Jeśli zboczymy w prawą stronę dojdziemy do Starej Hali Targowej (1889). To przepiękny budynek z czerwonej cegły, z kremowymi wstawkami, z mnóstwem okien i zdobień. Fantastycznie wygląda też wewnątrz. Do dziś można tu kupić różne specjały, w tym z kuchni fińskiej. I kieszeń wytrzymuje tutejsze zakupy.





Stąd dobrze widoczny jest stojący na wzgórzu Sobór Uspieński, który dziś jest główną świątynią (katedrą) fińskiego kościoła prawosławnego. Zbudowano go w połowie XIX wieku i na prośbę cara Aleksandra II nosi wezwanie Zaśnięcia Matki Bożej. Przyciąga wzrok ceglanymi ścianami ze zdobieniami i trzynastoma złotymi kopułami, które symbolizują Jezusa  oraz apostołów. Wnętrze jest równie wspaniałe, z przepięknym ikonostasem, mozaikami, freskami i złotymi żyrandolami. I zwiedza ją się za darmo!
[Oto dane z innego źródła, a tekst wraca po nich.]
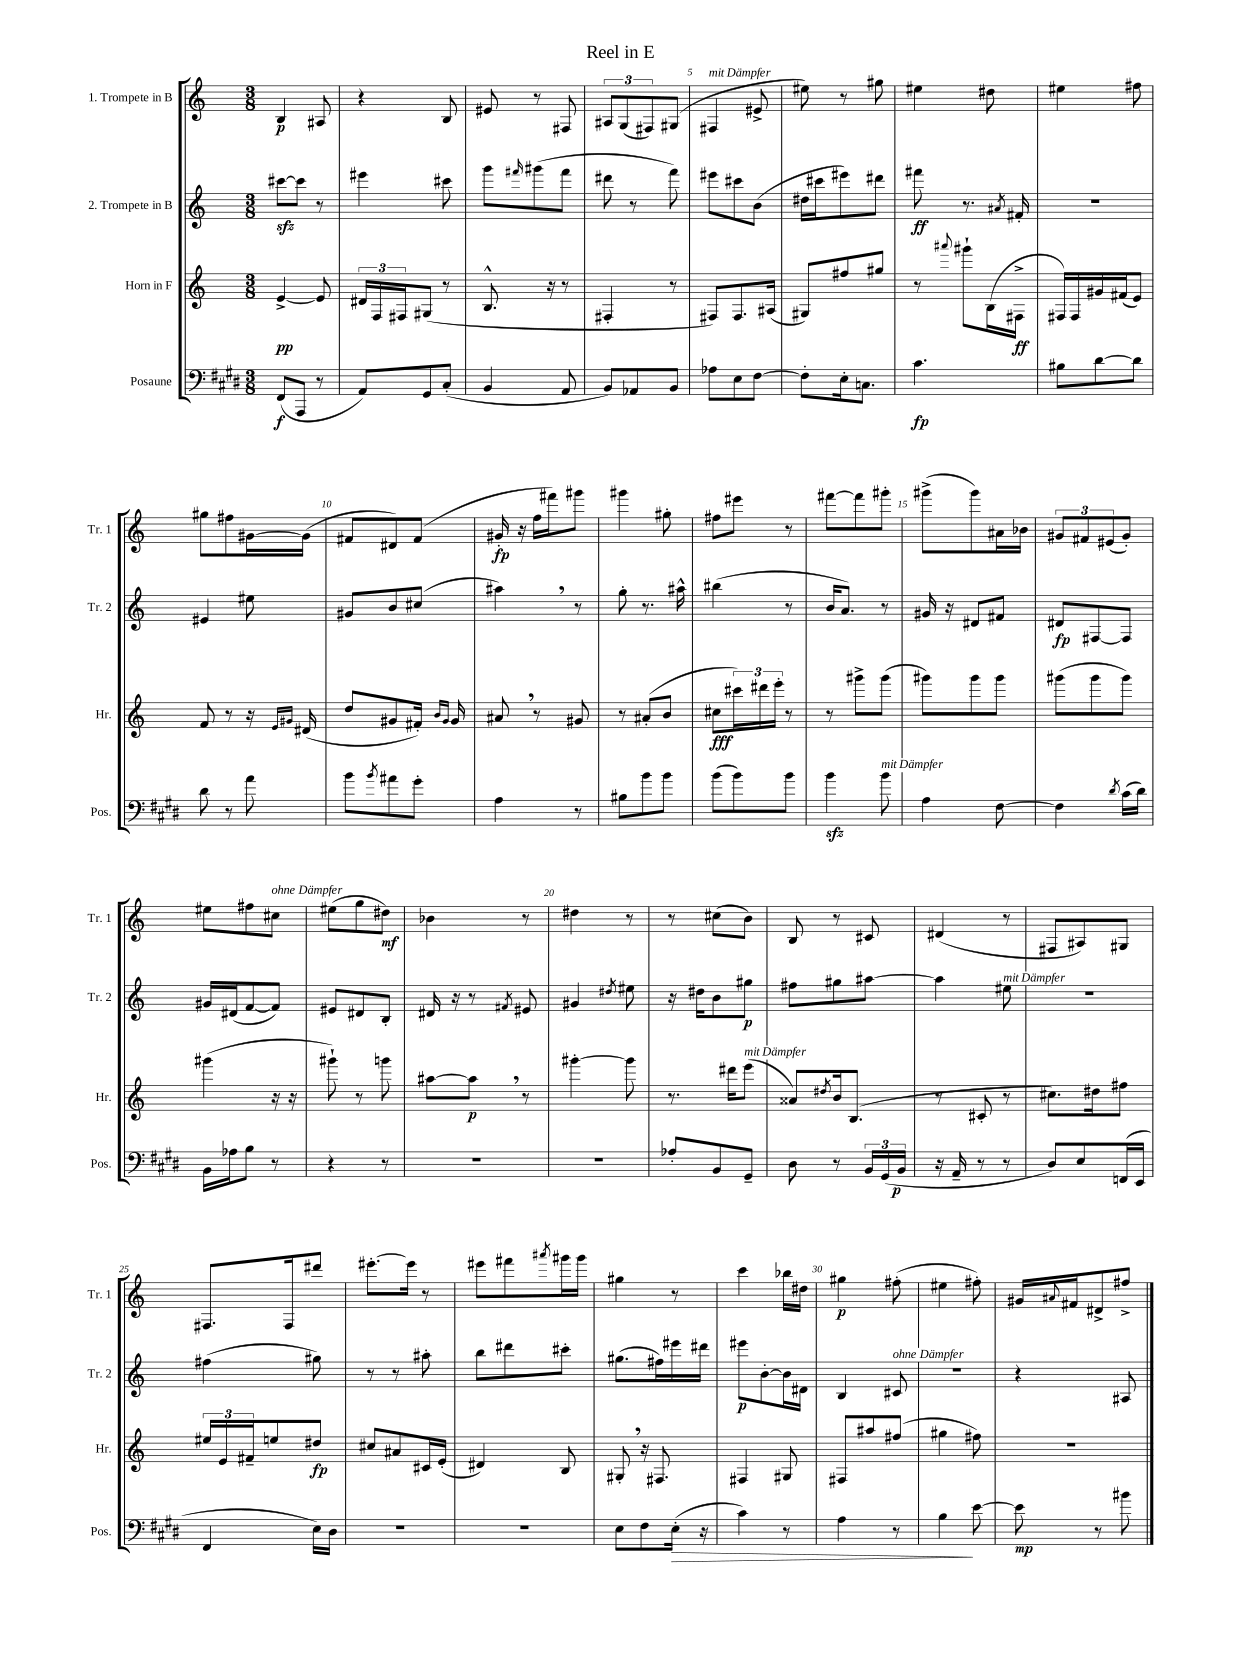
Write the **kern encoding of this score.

**kern	**kern	**kern	**kern
*staff4	*staff3	*staff2	*staff1
*clefF4	*clefG2	*clefG2	*clefG2
*k[f#c#g#d#]	*k[]	*k[]	*k[]
*M3/8	*M3/8	*M3/8	*M3/8
(8FF#	[4e^	[8ccc#	4B
8AAA	.	8ccc#]	.
8r	8e]	8r	8A#
=	=	=	=
8AA)	24d#	4eee#	4r
.	24F	.	.
.	24F#	.	.
8GG#	(8G#	.	.
(8C#'	8r	8ccc#	8B
=	=	=	=
4BB	8.B^^	8ggg	8e#
.	.	16qqfff#	.
.	.	(8ggg#	8r
.	16r	.	.
8AA	8r	8fff#	8F#
=	=	=	=
8BB)	4F#'	8ddd#	12A#
.	.	.	(12G
8AA-	.	8r	.
.	.	.	12F#)
8BB	8r	8fff)	(8G#
=	=	=	=
8A-	8F#)	8eee#	4F#
8E	8.F#	8ccc#	.
[8F#	.	(8b	8e#^
.	(16A#	.	.
=	=	=	=
8F#']	8G#)	16dd#	8ee#)
.	.	16ccc#	.
16E'	8ff#	8eee#)	8r
8.C	.	.	.
.	8gg#	8ddd#	8gg#
=	=	=	=
4.c#	8r	8fff#	4ee#
.	8qqaaa#	.	.
.	8ggg#`	8.r	.
.	(16B	.	8dd#
.	.	8qa#	.
.	16F#^	16f#'	.
=	=	=	=
8B#	16F#)	4.r	4ee#
.	16F#	.	.
[8d#	16g#	.	.
.	(16f#	.	.
8d#]	8e)	.	8ff#
=	=	=	=
8d#	8f	4e#	8gg#
8r	8r	.	8ff#
8a	16r	8ee#	[16g#
.	16qqe	.	.
.	16qqg#	.	.
.	(16d#	.	(16g#]
=	=	=	=
8b	8dd	8g#	8f#
8qb	.	.	.
8a#	8g#	8b	8d#)
8g#'	16f#')	(8cc#	(8f#
.	16qqb	.	.
.	16qqg#	.	.
.	16g#	.	.
=	=	=	=
4A	8a#	4aa#)	16g#'
.	.	.	16r
.	8r	.	16ff
.	.	.	16fff#)
8r	8g#	8r	8ggg#
=	=	=	=
8B#	8r	8gg'	4ggg#
8b	(8a#'	8.r	.
8b	8b	.	8gg#'
.	.	16aa#^^	.
=	=	=	=
(8b	8cc#	(4bb#	8ff#
8b)	24ccc#)	.	8eee#
.	24ddd#	.	.
.	24eee'	.	.
8b	8r	8r	8r
=	=	=	=
4b	8r	16b	[8fff#
.	.	8.a)	.
.	8ggg#^	.	8fff#]
8b	(8ggg#	8r	8ggg#'
=	=	=	=
4A	8ggg#)	16g#	(8ggg#^
.	.	16r	.
.	8ggg#	8d#	8ggg#)
[8F#	8ggg#	8f#	16a#
.	.	.	16b-
=	=	=	=
4F#]	(8ggg#	8d#	12g#
.	.	.	12f#
.	8ggg#	[8F#	.
.	.	.	(12e#
8qd#	.	.	.
(16c#	8ggg#)	8F#]	8g#')
16d#)	.	.	.
=	=	=	=
16BB	(4ggg#	16g#	8ee#
16A-	.	(16d#	.
8B	.	[8f	8ff#
8r	16r	8f])	8cc#
.	16r	.	.
=	=	=	=
4r	8ggg#`)	8e#	(8ee#
.	8r	8d#	8gg
8r	8ggg	8B'	8dd#)
=	=	=	=
4.r	[8aa#	16d#	4b-
.	.	16r	.
.	8aa#]	8r	.
.	.	8qf#	.
.	8r	8e#	8r
=	=	=	=
4.r	[4ggg#'	4g#	4dd#
.	.	8qdd#	.
.	8ggg#]	8ee#	8r
=	=	=	=
8A-'	8.r	16r	8r
.	.	16dd#	.
8BB	.	8b	(8cc#
.	16ddd#	.	.
8GG#~	(8eee	8gg#	8b)
=	=	=	=
8D#	8a##)	8ff#	8B
.	8qdd#	.	.
8r	16b	8gg#	8r
.	(8.B	.	.
24BB	.	[8aa#	8c#
(24GG#	.	.	.
24BB	.	.	.
=	=	=	=
16r	8r	4aa#]	(4d#
16AA~	.	.	.
8r	8c#'	.	.
8r	8r	8ee#	8r
=	=	=	=
8D#)	8.cc#)	4.r	8F#
8E	.	.	8A#)
.	16dd#	.	.
(16FF	8ff#	.	8G#
16EE	.	.	.
=	=	=	=
4FF#	24ee#	(4ff#	8.F#
.	24e	.	.
.	24f#~	.	.
.	8ee	.	.
.	.	.	16F#
16E)	8dd#	8gg#)	8ddd#
16D#	.	.	.
=	=	=	=
4.r	8cc#	8r	[8.eee#'
.	8a#	8r	.
.	.	.	16eee#]
.	16c#	8aa#'	8r
.	(16e'	.	.
=	=	=	=
4.r	4d#)	8bb	8eee#
.	.	8ddd#	8fff#
.	.	.	8qaaa#
.	8B	8ccc#'	16ggg#
.	.	.	16ggg#
=	=	=	=
8E	8G#'	(8.gg#	4gg#
8F#	16r	.	.
.	8.F#	16ff#)	.
(16E'	.	16eee#	8r
16r	.	16ddd#	.
=	=	=	=
4c#)	4F#	8eee#	4ccc
.	.	[8b'	.
8r	8G#	16b]	16bb-
.	.	16d#	16dd#
=	=	=	=
4A	8F#	4B	4gg#
.	8aa#	.	.
8r	(8ff#	8c#	(8ff#'
=	=	=	=
4B	4gg#	4.r	4ee#
[8e	8ff#)	.	8ff#')
=	=	=	=
8e]	4.r	4r	16g#
.	.	.	8qqa#
.	.	.	16f#
8r	.	.	8d#^
8b#	.	8A#	8ff#^
==	==	==	==
*-	*-	*-	*-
Jednak zdjęć nie ośmieliłam się wnętrzom robić. Warto tu zajrzeć, bo oprócz piękna katedry, widoki na miasto mamy stąd pierwszorzędne!






Na znajdującym się nieopodal parkingu czekał na nas autokar, który powiózł nas z powrotem do portu. Ale wcześniej odwiedził nas pan policjant, który grzecznie poprosił, abyśmy sprawdzili, czy wszyscy mamy dokumenty. Mieliśmy! Nowoczesna metropolia, często designerska, ze starszymi elementami, do tego czysta i… mili ludzie. Bez efektu wow, ale fajne miasto!